The debate on education must be carried out in the most open manner possible. Because this is something that concerns everyone directly. Everyone has children; they go to school. It concerns their grandchildren, too. Therefore, it’s important to press for open debate on this at every opportunity. First and foremost, it’s essential to identify the level students are at today. Secondly, we need to educate parents and involve them in the debate. Because they are the electorate, they are the section of society that will demand change. They must be made aware of what’s lacking, what’s needed. Naturally, it’s crucial for the media to be involved here. The media, too, could be much more active in my view.

That’s right; last year there were several important campaigns, all NGO initiatives. There’s a good Anatolian high school where I live, for example[4]. The road was blocked for days and days because parents and students gathered to protest the transfer of countless teachers elsewhere. Some of the high schools, which had been among the finest in Turkey, have been converted into religiously affiliated imam hatip[5] high schools. The curriculum is being tinkered with. But even conservative parents seem to be opposing the conversion of their children’s schools into imam hatip[5] high schools. There has been considerable activism against this conversion of schools into religious schools, and it has made some impact. Good quality schools are scarce in the first place.

4. Anatolian high schools are state-run schools that have traditionally placed a strong emphasis on academic excellence. 5. Originally founded to train personnel for mosques and other religion-related functions, imam hatip vocational schools are preferred by families who want their children to receive religious tutoring alongside a more general education.

The most recent research on imam hatip high schools was conducted for TESEV by Ruşen Çakır and his team in 2004[6]. I’ve not heard of any other NGO study on this topic, which concerns 17 to 20 million students across the whole of Turkey, at least not one that attracted attention. Ultimately, this is the most important issue in Turkey, but back then, we only looked at the issue from a political standpoint. We only studied imam hatip high schools. Yes, they do matter, but an awful lot has changed since then. At the time, we never heard the conservative public say, for example, that they wouldn’t send their children to an imam hatip high school. But now we hear it. All the same, I have no idea what’s going on in imam hatip high schools at present.
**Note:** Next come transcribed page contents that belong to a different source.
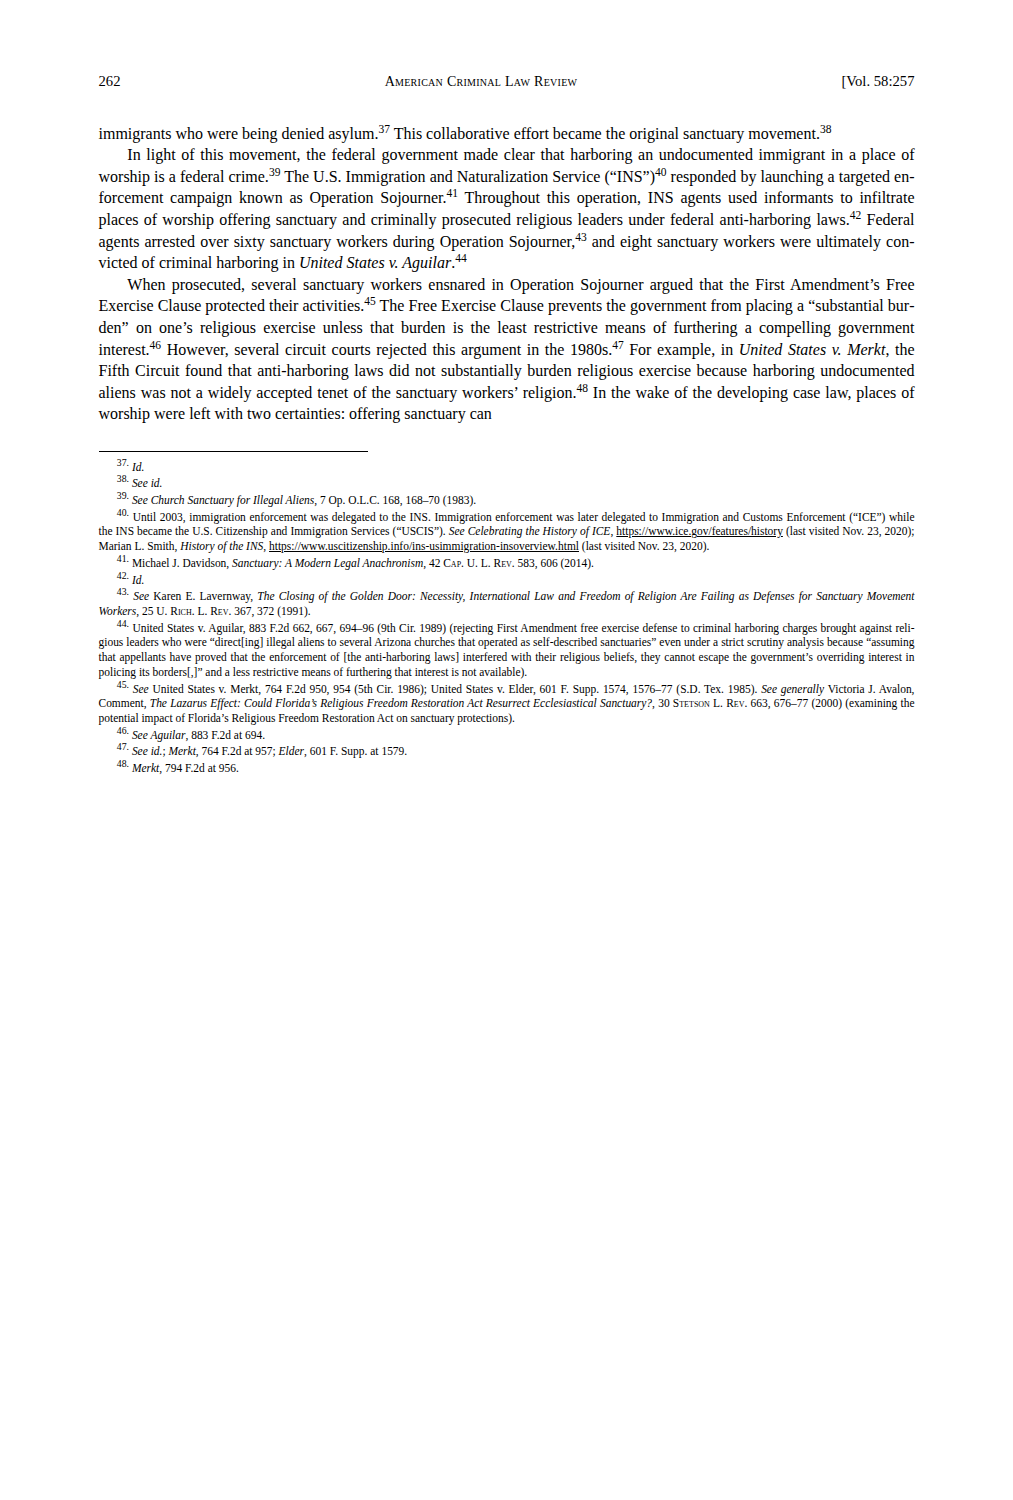262 American Criminal Law Review [Vol. 58:257
immigrants who were being denied asylum.37 This collaborative effort became the original sanctuary movement.38
In light of this movement, the federal government made clear that harboring an undocumented immigrant in a place of worship is a federal crime.39 The U.S. Immigration and Naturalization Service (“INS”)40 responded by launching a targeted enforcement campaign known as Operation Sojourner.41 Throughout this operation, INS agents used informants to infiltrate places of worship offering sanctuary and criminally prosecuted religious leaders under federal anti-harboring laws.42 Federal agents arrested over sixty sanctuary workers during Operation Sojourner,43 and eight sanctuary workers were ultimately convicted of criminal harboring in United States v. Aguilar.44
When prosecuted, several sanctuary workers ensnared in Operation Sojourner argued that the First Amendment’s Free Exercise Clause protected their activities.45 The Free Exercise Clause prevents the government from placing a “substantial burden” on one’s religious exercise unless that burden is the least restrictive means of furthering a compelling government interest.46 However, several circuit courts rejected this argument in the 1980s.47 For example, in United States v. Merkt, the Fifth Circuit found that anti-harboring laws did not substantially burden religious exercise because harboring undocumented aliens was not a widely accepted tenet of the sanctuary workers’ religion.48 In the wake of the developing case law, places of worship were left with two certainties: offering sanctuary can
37. Id.
38. See id.
39. See Church Sanctuary for Illegal Aliens, 7 Op. O.L.C. 168, 168–70 (1983).
40. Until 2003, immigration enforcement was delegated to the INS. Immigration enforcement was later delegated to Immigration and Customs Enforcement (“ICE”) while the INS became the U.S. Citizenship and Immigration Services (“USCIS”). See Celebrating the History of ICE, https://www.ice.gov/features/history (last visited Nov. 23, 2020); Marian L. Smith, History of the INS, https://www.uscitizenship.info/ins-usimmigration-insoverview.html (last visited Nov. 23, 2020).
41. Michael J. Davidson, Sanctuary: A Modern Legal Anachronism, 42 Cap. U. L. Rev. 583, 606 (2014).
42. Id.
43. See Karen E. Lavernway, The Closing of the Golden Door: Necessity, International Law and Freedom of Religion Are Failing as Defenses for Sanctuary Movement Workers, 25 U. Rich. L. Rev. 367, 372 (1991).
44. United States v. Aguilar, 883 F.2d 662, 667, 694–96 (9th Cir. 1989) (rejecting First Amendment free exercise defense to criminal harboring charges brought against religious leaders who were “direct[ing] illegal aliens to several Arizona churches that operated as self-described sanctuaries” even under a strict scrutiny analysis because “assuming that appellants have proved that the enforcement of [the anti-harboring laws] interfered with their religious beliefs, they cannot escape the government’s overriding interest in policing its borders[,]” and a less restrictive means of furthering that interest is not available).
45. See United States v. Merkt, 764 F.2d 950, 954 (5th Cir. 1986); United States v. Elder, 601 F. Supp. 1574, 1576–77 (S.D. Tex. 1985). See generally Victoria J. Avalon, Comment, The Lazarus Effect: Could Florida’s Religious Freedom Restoration Act Resurrect Ecclesiastical Sanctuary?, 30 Stetson L. Rev. 663, 676–77 (2000) (examining the potential impact of Florida’s Religious Freedom Restoration Act on sanctuary protections).
46. See Aguilar, 883 F.2d at 694.
47. See id.; Merkt, 764 F.2d at 957; Elder, 601 F. Supp. at 1579.
48. Merkt, 794 F.2d at 956.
Yes, thousands of schools were opened. The problem isn’t just imam hatip high schools, though. Teachers are a major problem. A strategy document was prepared in 2011 called The Teacher Strategy Document; it was a highly acclaimed study. I’ve seen it, too. The study was the product of a very broad debate, the first of its kind. An initiative called the Education Reform Initiative (ERG) made a significant contribution. Perhaps business can help implement some of the conclusions. They’re very important. Take vocational high schools and the Koç Group’s campaign called “Vocational Education: a Crucial Matter for the Nation.” Although it fell short of what is needed, it might have raised awareness, which in itself is a major step. But the campaign barely went beyond the idea of “vocational education is a good thing,” or “vocational education matters.” Koç Group experts coached students, which is great, but nothing was done about the quality of vocational schools. That program ran for about seven or eight years, I think. There were ads everywhere throughout that time. It could’ve been done better, though, especially as it concerns a key need for business and industry.

This problem is as much about the present needs of industry as it is about the future of Turkey. It’s firstly an issue of intellectual resources and secondly an issue of physical ones.